The air, which is one of the most elusive in all Irish folk-song. has never been published.
The Green Fields of Canada
This is a genuine Irish exile song and is to be compared in manner, style and sentiment with the "The Hills of Glenswilly".
The Buachaill (Buachall) Roe — "The Red Haired Boy"
This song. like "Lough Erne Shore", belongs to County Fermanagh, Paddy Tunney's native place. The theme is of constant occurrence in Irish tradition —the praise of the Irishman who has chosen outlawry rather than submission to oppression.
The Mountain Streams Where the Moorcocks Crow
Paddy Tunney considers this song the gem of his whole repertoire. It originated in southern Scotland and has been collected in Fermanagh, Tyrone and North Antrim which faces the Scots coast. There is a striking resemblance between the beginning of this song and that of "Lough Erne Shore". Apparently, in Paddy Tunney's phrase, the twin arts of hunting and love-making go together in the mind of the folk-singer. The melody is an outstanding one with a huge range of an octave-and-a-half, making great demands on the breathing and the stamina of the singer.
Dreatháirín Ó mo Chroí
— "My dear little brother"
This is an unusual and tender little song from Munster —unusual in that it expresses the very human love of a man for his younger brother who has gone to fight for England in Spain. It was commonly sung in Munster to the air of "Jimmy, Mo Míle Stór" ("Jimmy, My Thousand Treasures").
What Put The Blood On Your Right Shoulder, Son?
— "Edward" (Child 13)
This famous Classical Ballad needs no introduction to students of folk-song.
The Bird in the Bush, a reel, danced in lively fashion, lilted in time with fiddlers, fluters and squeeze-box players.

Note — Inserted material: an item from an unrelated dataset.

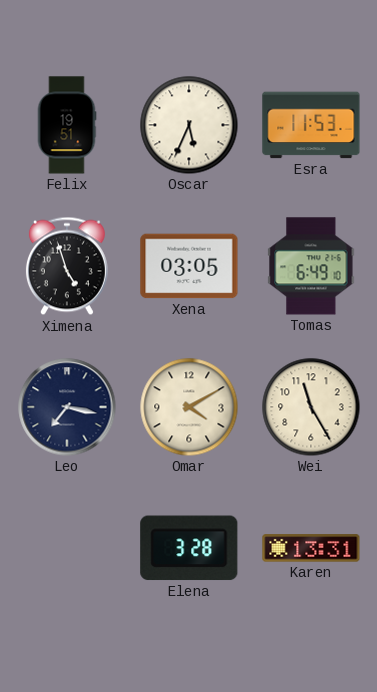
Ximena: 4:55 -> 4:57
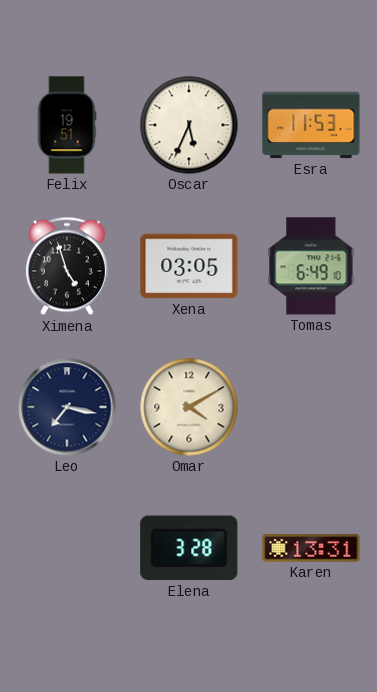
Wei: 11:25 -> none
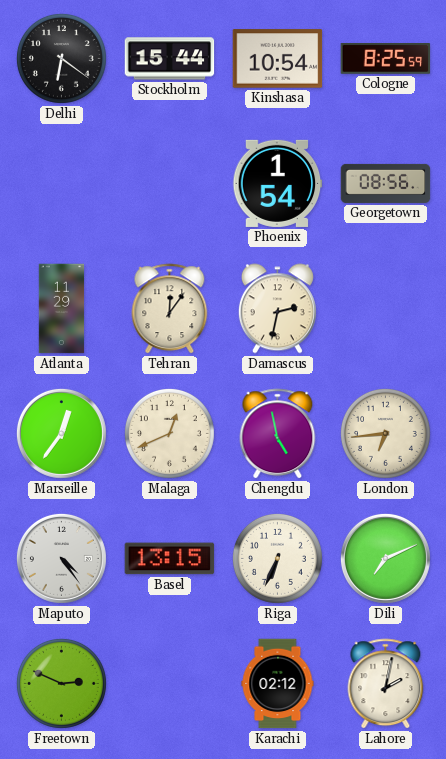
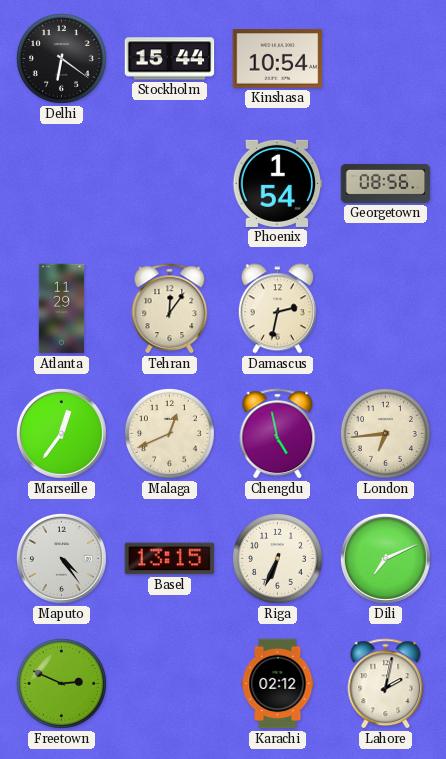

The Sligo Maid is a lively tune for a step of a dance. It is hard to resist its rhythm, if you are musical at all. It was known as "Down the Broom" by the older players.
The Longford Collector is a tune made famous by Michael Coleman and other Sligo fiddlers. Today, Joe Dowd is perhaps the best exponent of the Sligo style.

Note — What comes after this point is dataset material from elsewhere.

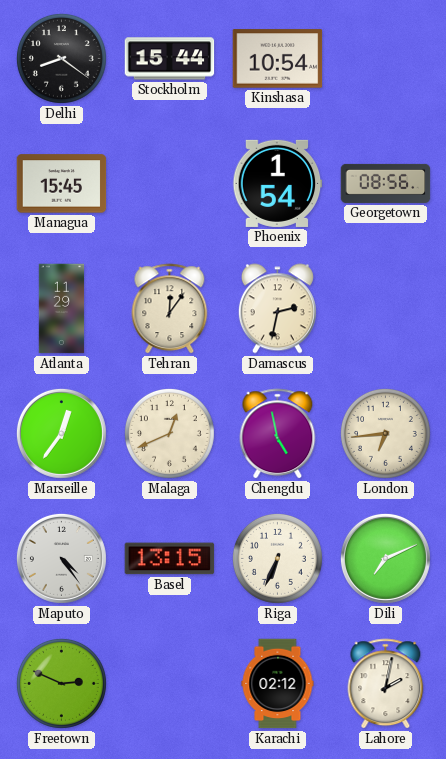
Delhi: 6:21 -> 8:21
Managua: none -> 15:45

The Sailor's Bonnet is a reel that is danced in circles. A riddle is spun in the middle of the floor around which the dancers move in ritual formation. As the music quickens, an old bonnet is thrown into the circle in an effort to stop the spinning riddle or sieve. The first man to succeed may accompany home the girl of his choice that night.
(Above notes on the lilted tunes are by Paddy Tunney)
Roisin Dubh (Little Black Rose)
In this Patriotic song, Ireland is referred to allegorically as The Little Black Rose. The poetic habit of referring to Ireland by allegorical names stems from Gaelic-speaking times when it was a crime to make a patriotic song, and poets evaded the law by personifying Ireland.
This song tells its own story. Paddy Tunney's comment on the killing, though hardly bearing the stamp of historicity, is worth recording: "Murder was the recognized way to dispatch an unpopular suitor some eighty years ago. It was a method very much favoured by the so-called Gentry."